As outlined in our embedding strategy, we plan to capture the emotions from the lyrics through embeddings. To accomplish this, we’ll be utilizing ChatGPT alongside a custom prompt. Moreover, in every iteration, we will identify and extract the emotions previously used and incorporate them into the prompt. This step ensures we sidestep any derivative terms, keeping our emotion extraction precise and relevant.

This is the prompt used:


Think that you are an expert in translating emotions from song lyrics and names.

The songs are going to be in Spanish and English but the emotions should be only in English.

Giving the following song {name} and its lyrics:



{lyrics}



Please provide eight emotions that can describe the song separated by a comma, all lower and without any other special character.

These emotions have been already used for some songs, please avoid using derivative terms from them such as "betrayal or betrayed"

{emotions_used}

The song I Love Rock’N’Roll”, iconic from the 80s gets the following set of emotions

“excitement, passion, empowerment, joy, longing, unity, anticipation, love”.

The full processing for storing the lyrics is described in the following diagram.

Now, we have to convert the user’s sentence to a set of emotions that could cover the representation. We used another custom prompt for performing this action:


Think that you are an expert in translating emotions from sentences.

We have a song retrieval system which will have for each song a set of 8 emotions.



For the following sentence



 {sentence}



Please provide the emotions/feelings or impressions that are giving you this sentence.

You don't need to fulfill the list of 8 emotions if you don't consider it.

Please provide them separated with a comma and lower. All the emotions should be in English.

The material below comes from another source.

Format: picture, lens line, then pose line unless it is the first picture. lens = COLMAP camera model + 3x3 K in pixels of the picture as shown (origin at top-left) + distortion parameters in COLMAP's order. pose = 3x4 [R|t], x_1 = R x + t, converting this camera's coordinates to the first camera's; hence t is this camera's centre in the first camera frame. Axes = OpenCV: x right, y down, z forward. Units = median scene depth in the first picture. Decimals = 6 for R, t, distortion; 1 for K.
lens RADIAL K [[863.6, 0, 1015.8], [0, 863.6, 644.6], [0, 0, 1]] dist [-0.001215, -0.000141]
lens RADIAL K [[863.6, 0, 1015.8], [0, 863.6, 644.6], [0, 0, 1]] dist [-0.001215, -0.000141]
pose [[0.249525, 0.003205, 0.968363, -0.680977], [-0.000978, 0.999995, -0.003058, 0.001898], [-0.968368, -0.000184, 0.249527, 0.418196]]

For the song retrieval phase, our system employs a two-step filtering process to ensure users are presented with songs that not only match their emotional input but are also likely to appeal to their musical tastes. Initially, we filter out songs that fail to meet a predefined similarity threshold. This threshold is crucial as it helps us maintain a high standard of relevance, ensuring that only songs with a strong emotional resonance with the user’s input are considered.

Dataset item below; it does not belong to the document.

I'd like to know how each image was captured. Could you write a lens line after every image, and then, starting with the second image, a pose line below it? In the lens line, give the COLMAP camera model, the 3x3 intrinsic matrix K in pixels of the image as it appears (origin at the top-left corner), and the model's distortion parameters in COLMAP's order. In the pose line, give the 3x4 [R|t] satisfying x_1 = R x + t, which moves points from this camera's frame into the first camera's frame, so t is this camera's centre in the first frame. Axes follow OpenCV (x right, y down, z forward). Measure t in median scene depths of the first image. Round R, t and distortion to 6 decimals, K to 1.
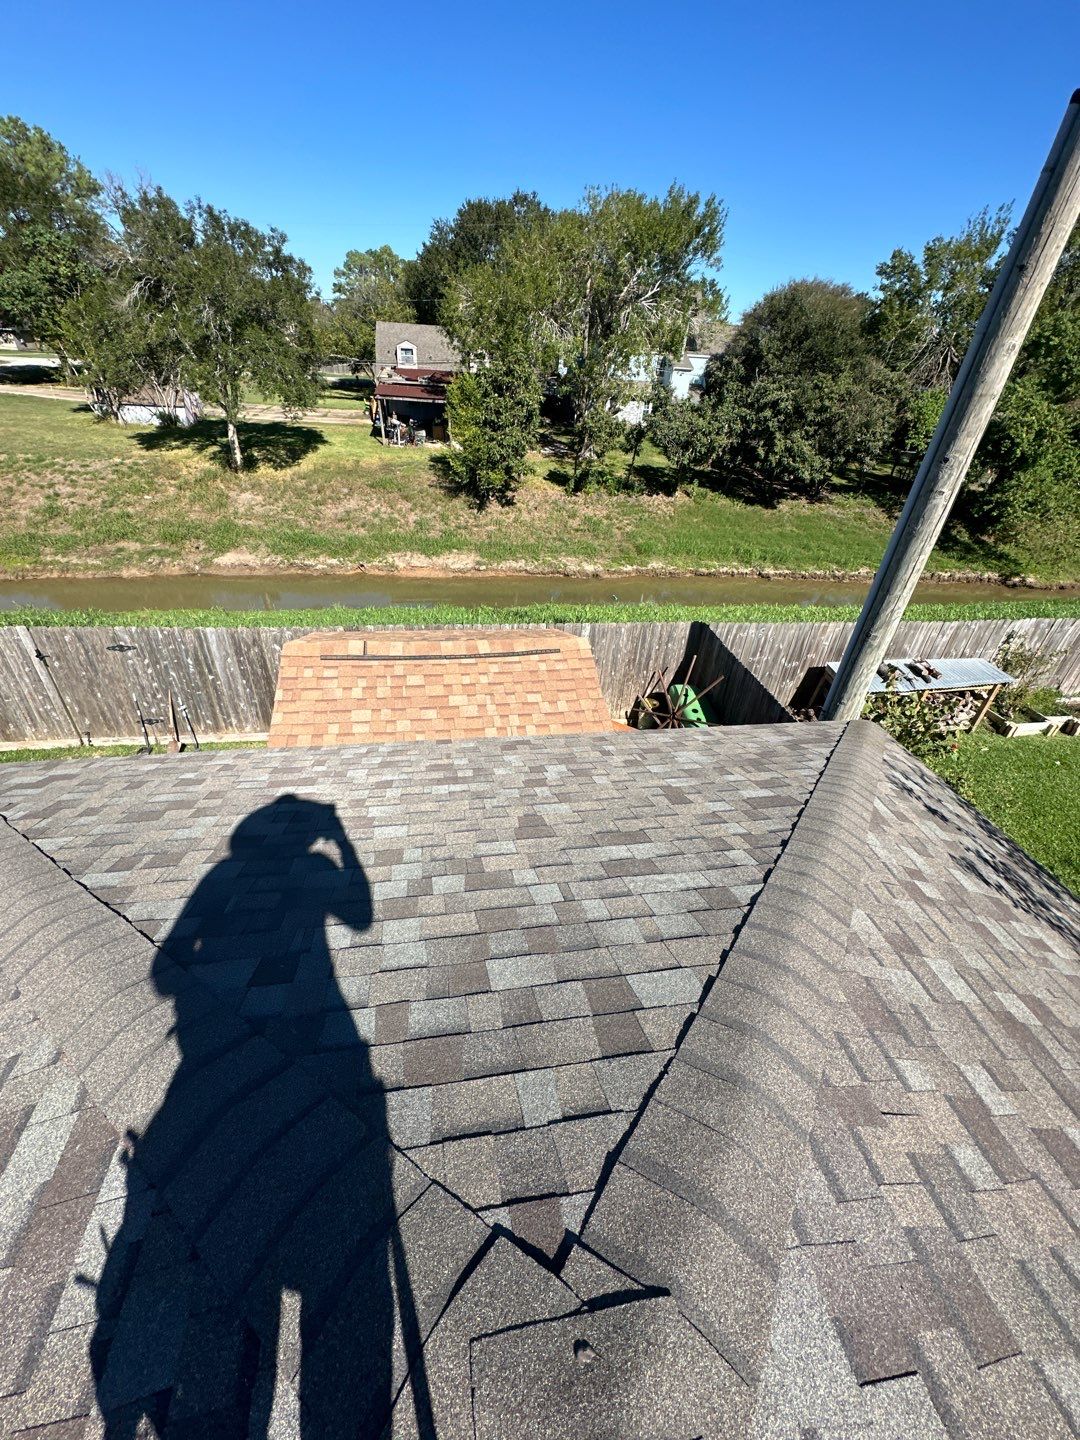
lens RADIAL K [[573.3, 0, 549.9], [0, 573.3, 708.1], [0, 0, 1]] dist [-0.000749, 0.000296]
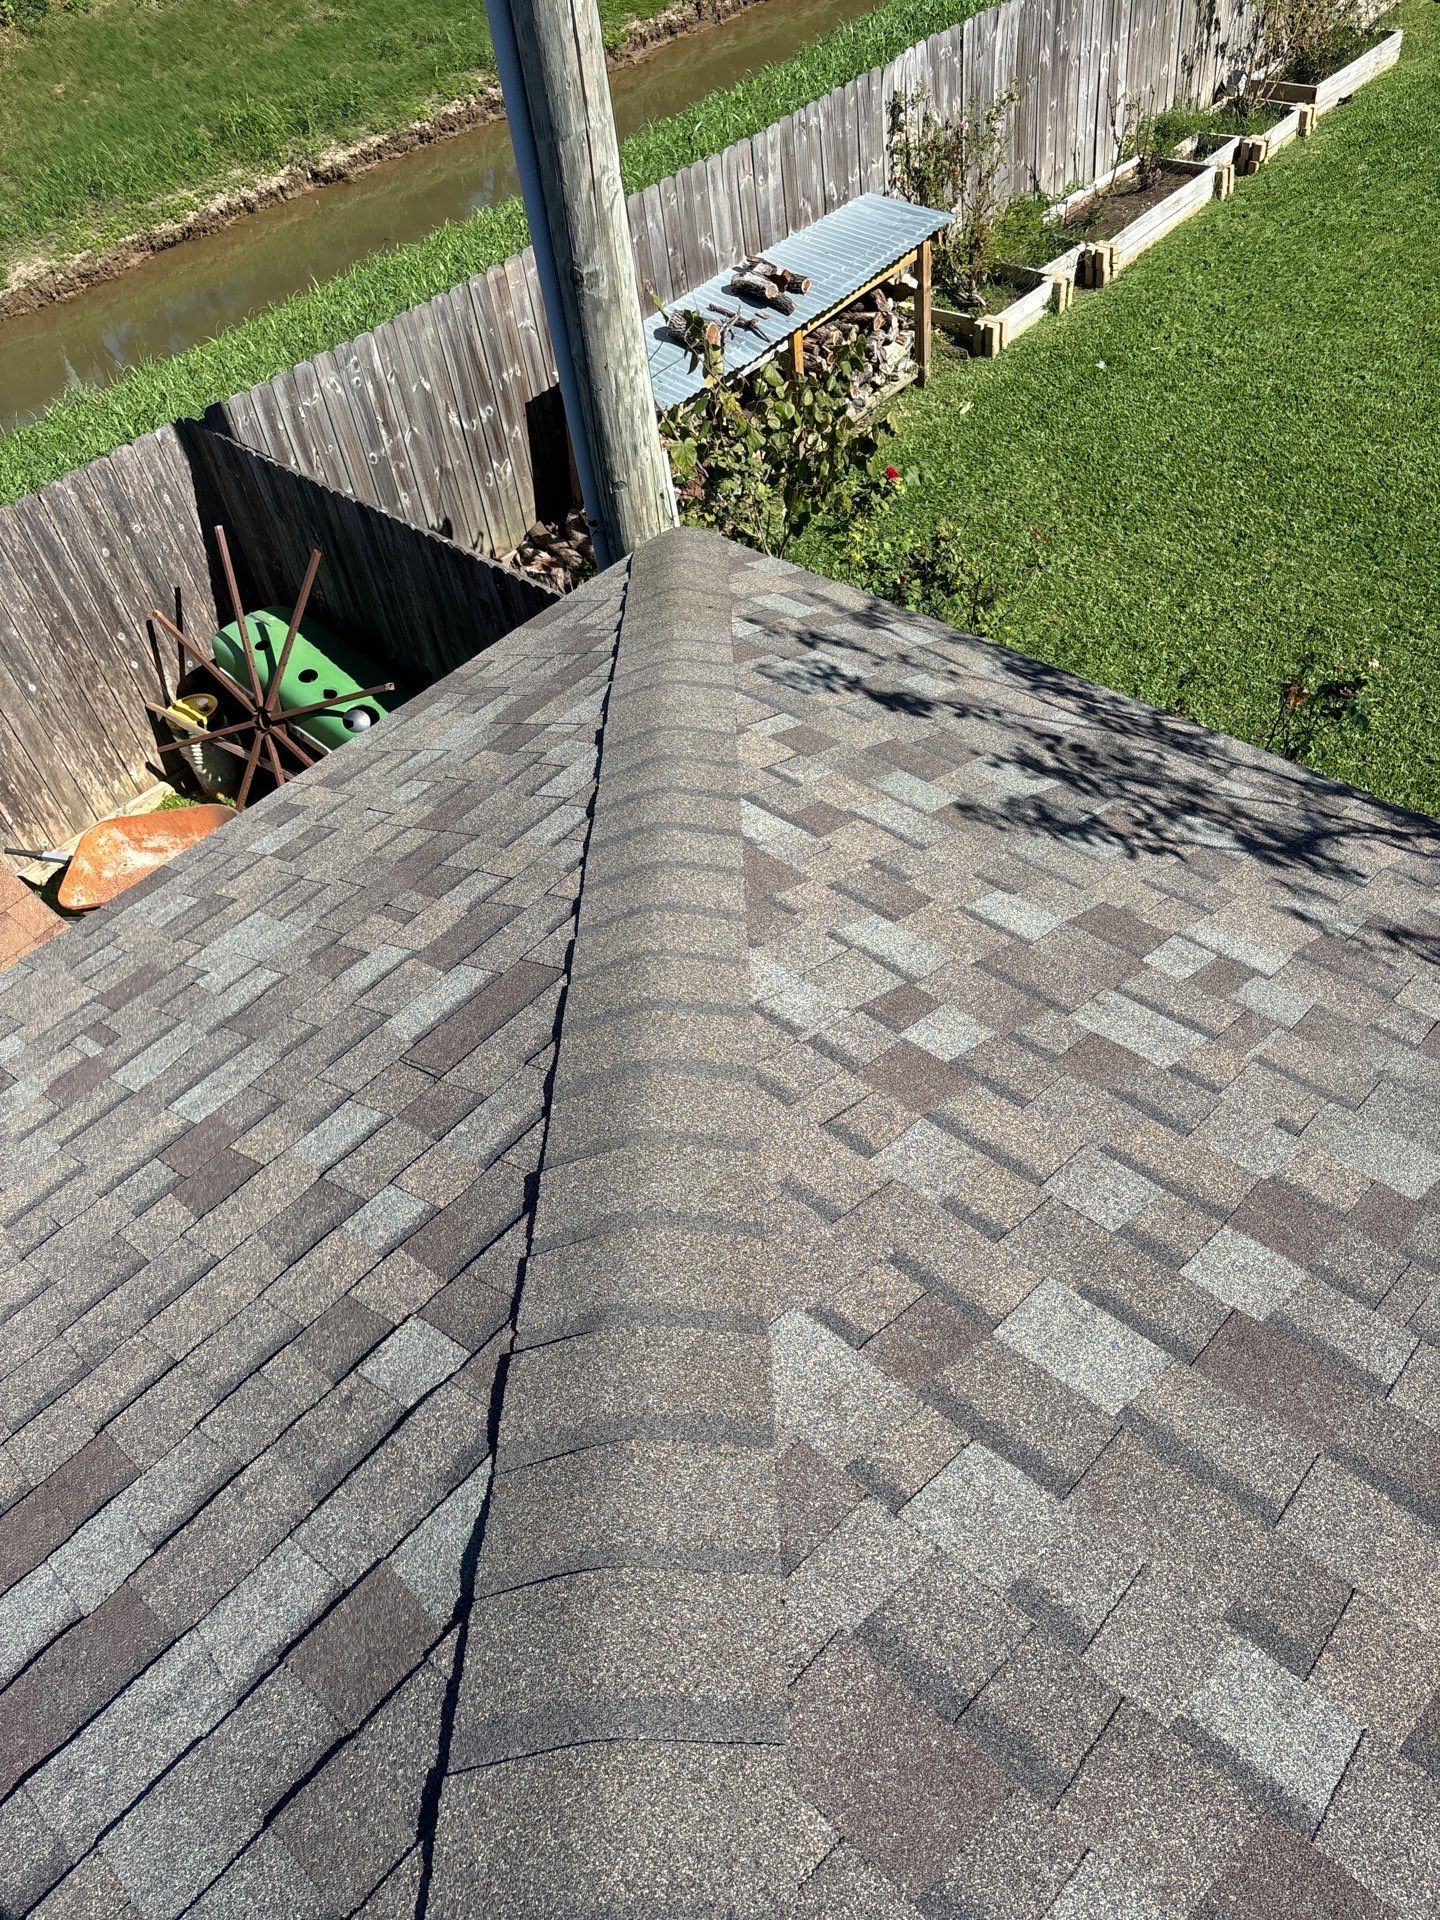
lens RADIAL K [[1449.7, 0, 750.8], [0, 1449.7, 954.9], [0, 0, 1]] dist [0.040032, -0.030361]
pose [[0.772928, -0.553814, 0.309633, 0.085552], [0.461996, 0.825724, 0.323636, -0.016220], [-0.434906, -0.107098, 0.894084, 0.071547]]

Once we have a filtered list of emotionally resonant songs, we proceed to the next step of our selection process, which involves leveraging Spotify’s “popularity” metric. This metric, provided by the Spotify API, gauges the current popularity of tracks on the platform, taking into account factors like play counts and recent trends in listening behavior.

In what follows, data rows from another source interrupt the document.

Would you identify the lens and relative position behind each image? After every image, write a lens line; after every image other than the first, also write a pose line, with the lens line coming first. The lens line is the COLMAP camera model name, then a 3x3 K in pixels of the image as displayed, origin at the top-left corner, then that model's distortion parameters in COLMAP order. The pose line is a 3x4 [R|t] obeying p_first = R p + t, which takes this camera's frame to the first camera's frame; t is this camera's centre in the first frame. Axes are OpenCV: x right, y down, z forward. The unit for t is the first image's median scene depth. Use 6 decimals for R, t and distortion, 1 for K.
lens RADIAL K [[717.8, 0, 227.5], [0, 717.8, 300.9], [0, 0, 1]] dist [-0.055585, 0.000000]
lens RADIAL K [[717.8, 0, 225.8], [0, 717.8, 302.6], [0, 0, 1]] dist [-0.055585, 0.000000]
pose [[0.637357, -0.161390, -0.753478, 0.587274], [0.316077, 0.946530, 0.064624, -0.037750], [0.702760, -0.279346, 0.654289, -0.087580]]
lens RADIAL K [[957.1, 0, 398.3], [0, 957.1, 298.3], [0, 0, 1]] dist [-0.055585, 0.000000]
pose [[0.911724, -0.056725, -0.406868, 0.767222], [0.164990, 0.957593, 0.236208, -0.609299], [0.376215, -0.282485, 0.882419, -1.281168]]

By sorting the emotionally matched songs by their “popularity,” we aim to not only align the recommendations with the user’s emotional state but also to ensure that the songs are among those currently enjoyed by a wider audience.

This method strikes a balance between emotional accuracy and musical relevance, offering users songs that are both emotionally fitting and widely appreciated.

Conclusion

In this journey, we’ve explored various approaches and methodologies to enhance the accuracy and relevance of song suggestions. The realm of machine learning is vast and ever-expanding, offering endless opportunities for innovation and advancement. By embracing the possibilities presented by LLMs and other emerging technologies, we can continue to push the boundaries of what’s possible, creating more intelligent, intuitive, and impactful solutions for the future.

Looking forward to starting the new project!